Monday, 9 November 2009

Is the UK in too much debt?

This week chancellor Alistair Darling revealed his budget to the British nation; it was billed as the "most important budget of a generation" due to the continuing recession.

The budget itself had the largest amount of public sector borrowing in history at 175 billion pounds and this does not even include the various amount of aid given to the banking sector. In other news this week 900,000 thousand people are now paying mortgages that are more expensive than the value of their houses and, therefore, in a position called "negative equity". With the public and private debt reaching historic highs this raises some serious questions about the UK ability to steer a safe passage out the recession.

With the chancellor having the problem of raising an additional 175 billion pounds to cover the shortfall between the amount of money raised in tax and the amount of money he has spent in the budget. Essentially, the government borrows money from the public by issuing various government bonds. The standard government bond is called a Gilted Edge Security and is a promise from the government to pay the holder a certain amount of money when redeemed, plus interest payments.
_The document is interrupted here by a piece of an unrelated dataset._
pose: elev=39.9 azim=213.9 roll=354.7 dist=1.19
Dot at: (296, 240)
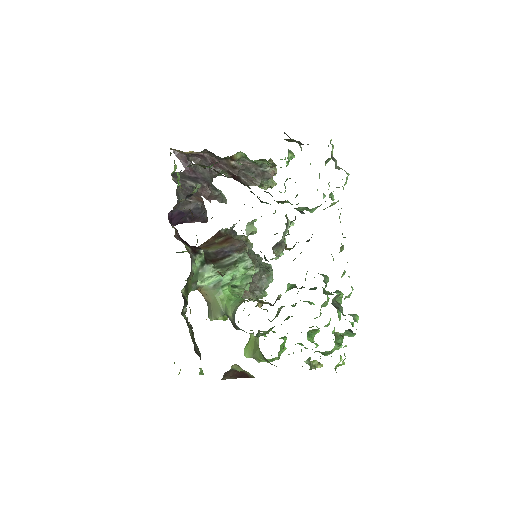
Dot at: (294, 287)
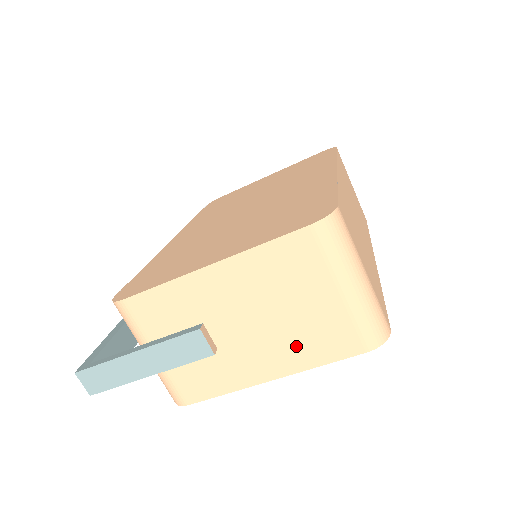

There is rising concern in the government bond market since the UK's Debt Management Office will be issuing £220 billion in bonds this year. However, this is not likely to affect the UK's AAA credit rating - there is very little chance that the UK government will be unable to repay this debt or Default on the payments thus, GILTs still remain a safe investment. In addition it is widely felt that bold steps taken by the government are necessary to help bring the country out the recession.

On the other side of the debt issue is private debt with two main issues "negative equity" on property and vast amount of credit card debt (unsecured debt). House prices have dropped nationally, according to the Halifax by £42,474, which is equivalent to 17.5% off their August 2007 highs of £199,700. This has left 900,000 people in the position of negative equity. Nevertheless unlike the last housing crash in Britain (1991-1993) there seems to be less correlation between negative equity and the ability of homeowners to repay their mortgage and for that reason negative equity is only truly affecting those who wish to move.
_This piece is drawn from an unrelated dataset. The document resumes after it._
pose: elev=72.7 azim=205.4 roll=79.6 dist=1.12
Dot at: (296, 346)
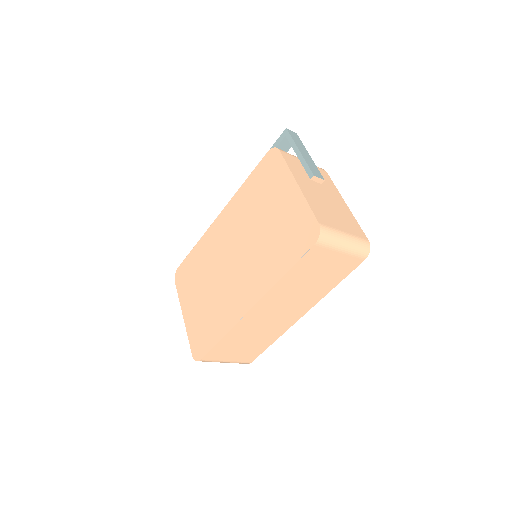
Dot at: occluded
The amount of unsecured personal debt has sky rocketed over the past 10 years, mainly as a result of easy credit and low interest rates. These unsecured personal debts, mainly consisting of personal loans, store cards and credit cards, has reached roughly 216 billion pounds - approximately £4750 for every UK adult. If you include mortgages, it rises to circa £31,000 each. In spite of this, the recession appears to be having a positive effect on both debt and saving rates. The recession is encouraging people to pay off debt. In 2008 the British public repaid a massive 38.6 billion pounds in unsecured debt. Another important factor is that people are starting to save a higher proportion of their income each month - this is the first increase since 2001. The combinations of these factors are going to strengthen the private credit position of UK, which will help to recapitalise the banking system therefore increasing the flow of credit.

It would be unwise to think that ten years of national exuberance can be fixed overnight, but the rebalancing processing is certainly underway.